Nathalie Bard, en organiste émérite, prête donc une oreille attentive à ces questions. Dans le même élan, elle repositionne le circuit de Dijon-Prenois dans son rôle de catalyseur économique. Si le temps béni de la F1 et de la perception d’une taxe sur les spectacles (« beaucoup de communes enviaient cette manne dont nous bénéficions ») est révolu, les effets de levier positifs sont toujours là : l’assainissement au début des années 80, la réalisation d’une salle des fêtes, la modernisation de certains bâtiments communaux, tout cela, c’est le circuit qui l’a permis.
Depuis 2018, la fiscalité a changé. Elle est perçue par la communauté de communes Forêts, Seine et Suzon, à laquelle Prenois est rattaché. Pour autant, le village bénéficie toujours de retombées économiques. Il ne manque ni de chambres d’hôtes ni de gîtes. « Ce phénomène s’accentue depuis quelques années. À l’origine, seule la Ferme du Coucou accueillait des touristes. »
Partagé entre sa vie agricole et de belles adresses comme l’Auberge de la Charme, Prenois cultive une vie douce à quelques kilomètres de Dijon. © Antoine Martel
L’Auberge de la Charme, une étoile dans le paysage
Comment ne pas évoquer aussi, pour la bonne bouche, l’Auberge de la Charme, fondée par Monique et Daniel Salera.
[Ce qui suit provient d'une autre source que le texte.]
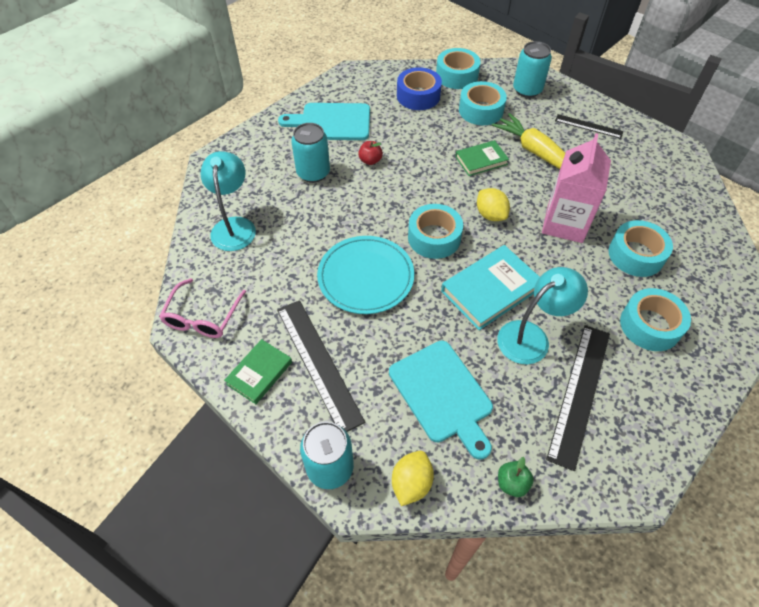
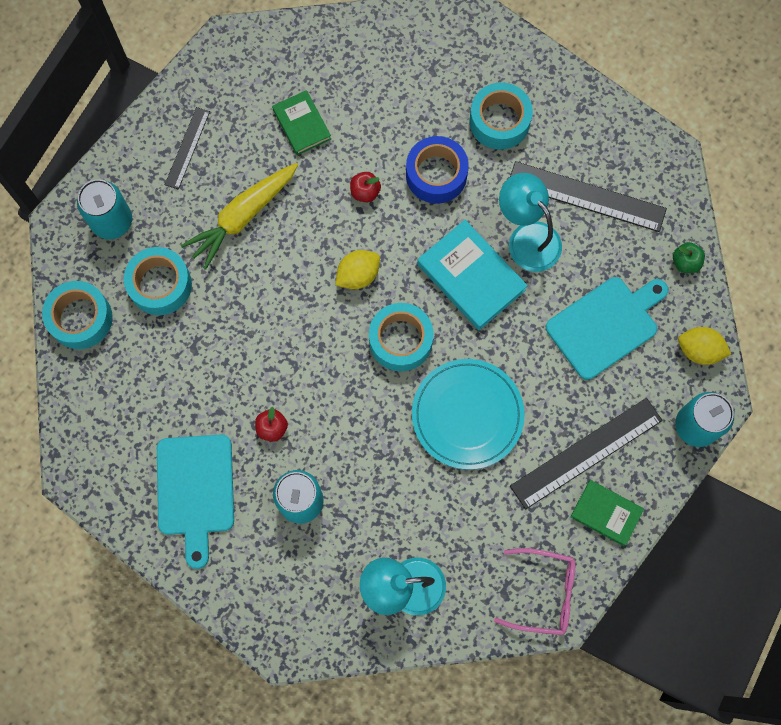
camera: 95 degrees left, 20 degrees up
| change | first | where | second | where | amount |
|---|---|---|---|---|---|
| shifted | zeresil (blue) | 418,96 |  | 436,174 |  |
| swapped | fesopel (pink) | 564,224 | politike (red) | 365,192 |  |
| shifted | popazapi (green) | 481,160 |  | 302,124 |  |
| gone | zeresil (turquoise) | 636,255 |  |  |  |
Arrivé au début des années 70, le couple de restaurateurs mise sur le circuit alors en plein chantier. Les travaux attirent de plus en plus d’activité et les Salera se mettent en tête de faire manger tout ce petit monde. Après des premiers essais de cuisine improvisée sur le site, le couple décide finalement d’ouvrir un restaurant aux accents du sud-ouest dans sa propre maison, en 1973, un an après l’inauguration du circuit.
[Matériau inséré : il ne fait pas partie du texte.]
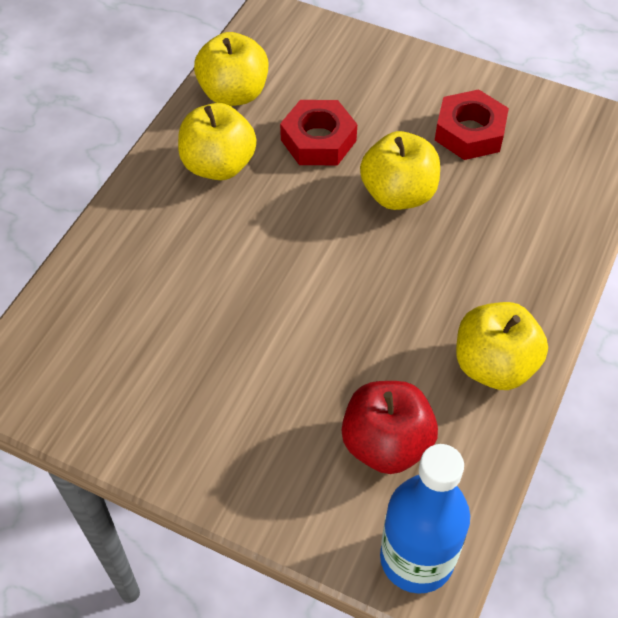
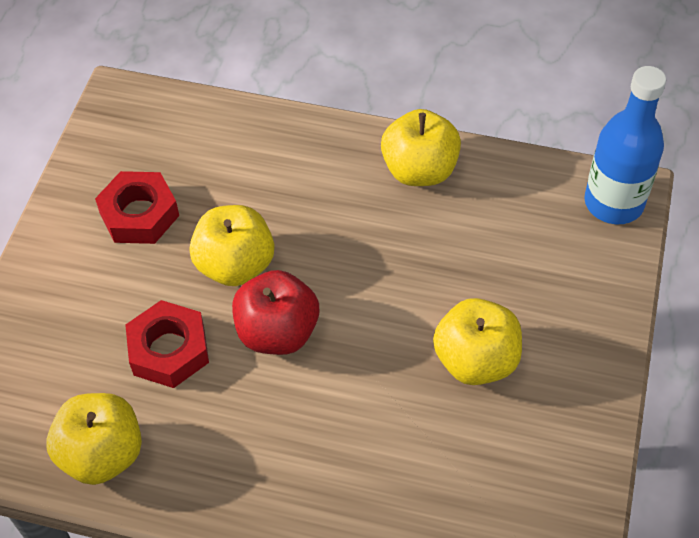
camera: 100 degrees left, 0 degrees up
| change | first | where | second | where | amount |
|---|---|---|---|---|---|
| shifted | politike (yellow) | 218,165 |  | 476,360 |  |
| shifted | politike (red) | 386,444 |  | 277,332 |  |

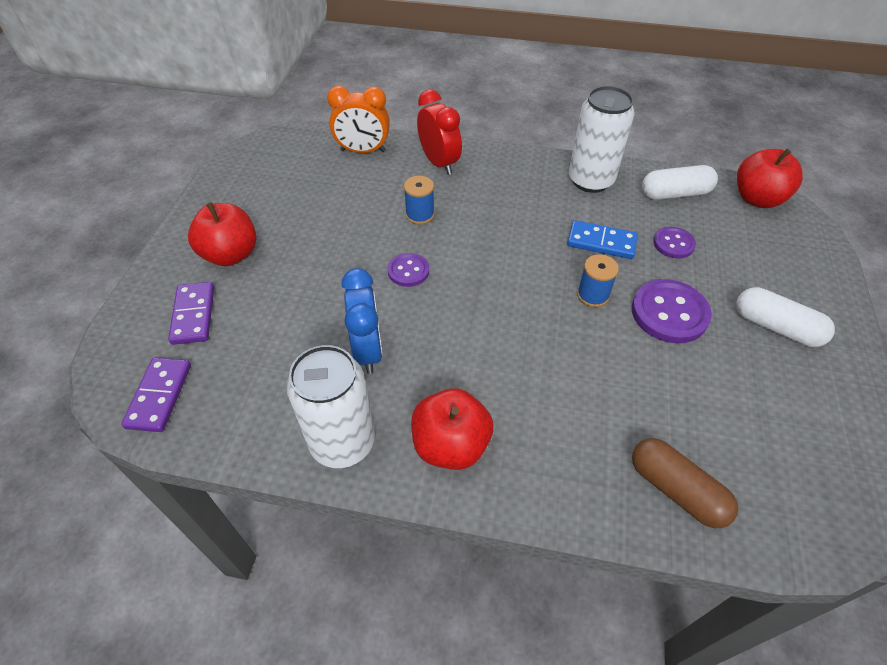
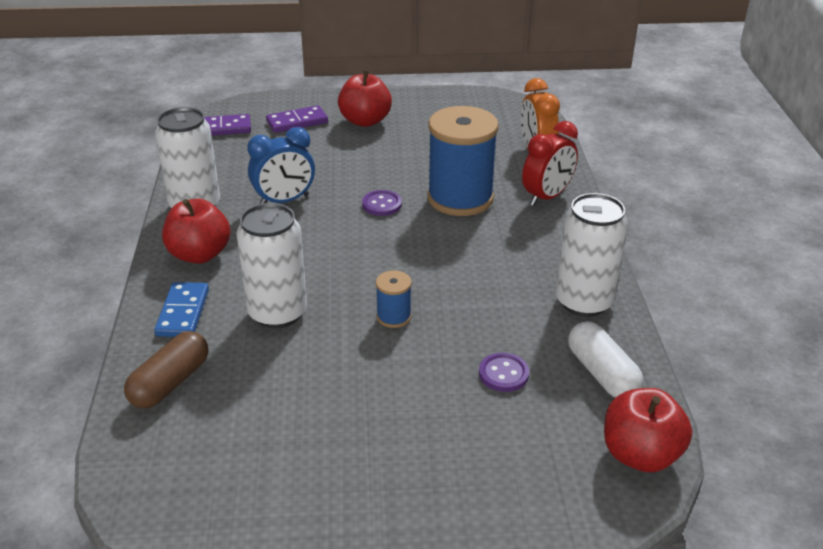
camera: 75 degrees right, 15 degrees down
| change | first | where | second | where | amount |
|---|---|---|---|---|---|
| scaled | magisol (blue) | 420,215 |  | 460,198 | x2.24 |
| shifted | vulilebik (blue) | 601,242 |  | 183,312 |  |
| gone | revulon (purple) | 669,313 |  |  |  |
| gone | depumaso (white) | 776,327 |  |  |  |
| new |  |  | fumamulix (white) | 277,313 |  |

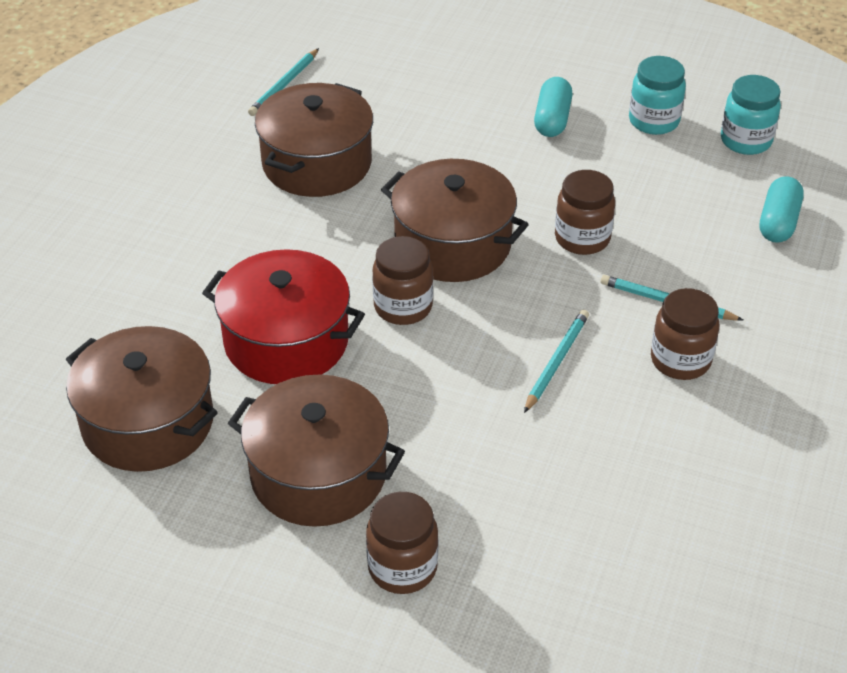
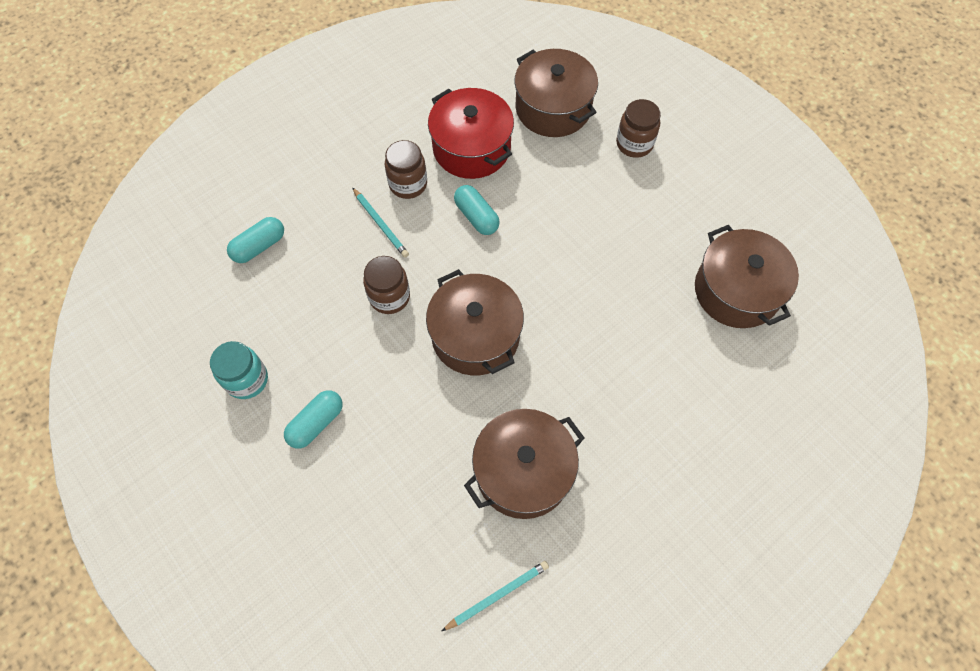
camera: 150 degrees left, 20 degrees up
| change | first | where | second | where | amount |
|---|---|---|---|---|---|
| gone |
Une véritable île gasconne dans l’ouest dijonnais, avec ce qu’il faut de convivialité pour épicer la soirée. « Les repas d’après grand prix qui finissaient à l’aube, avec Jean-Pierre Jabouille notamment, n’étaient pas tristes », témoigne volontiers l’infatigable cuisinière. Puis l’Auberge recevra les honneurs de l’étoile Michelin en 1998 grâce à David Zuddas, avant que le duo Nicolas Isnard et David Le Comte ne prolonge cette quête de l’excellence. Prenois est donc associé à la fois à son mythique tracé et au sceau du gourmand bibendum. L’un allant souvent avec l’autre.
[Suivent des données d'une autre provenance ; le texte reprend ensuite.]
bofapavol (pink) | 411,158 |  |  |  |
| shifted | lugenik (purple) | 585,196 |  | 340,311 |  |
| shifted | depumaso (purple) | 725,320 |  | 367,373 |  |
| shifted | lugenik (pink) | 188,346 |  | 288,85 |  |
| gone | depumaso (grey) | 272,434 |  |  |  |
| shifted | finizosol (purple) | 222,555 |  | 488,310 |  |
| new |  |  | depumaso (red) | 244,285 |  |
Ce cocktail est doux à vivre au quotidien. En cinquante ans, fait notable, Prenois a pris de l’épaisseur. Une centaine d’habitants est venue garnir la population pernolaise grâce à la création récente de lotissements. Les jeunes familles s’installent volontiers, séduites par ce bout de campagne à quelques tours de roue de la métropole. Tout ce petit monde bénéficie, c’est une tradition, d’un accès gratuit aux événements du circuit. « La mesure a été depuis élargie à quelques communes environnantes comme Darois ou Pasques », commente l’édile, heureuse de voir que les deux associations du village sont invitées à tenir une buvette lors des Coupes Moto Légende. « 30 000 visiteurs, imaginez le bol d’air pour leur trésorerie ! »
La cohabitation entre un si petit village et une activité à la résonance mondiale se passe donc bien, dans le respect d’un bail emphytéotique de 99 ans qui lie les deux parties. Bientôt, le village de Prenois travaillera au développement d’une zone de loisirs en direction du mini-golf. Puis l’ancienne école deviendra un lotissement pour accueillir de nouvelles familles. La voirie, elle, sera sujette à des aménagements pour toujours plus de sécurité. Jean Gadeski, l’autre papa de Prenois, peut dormir tranquille.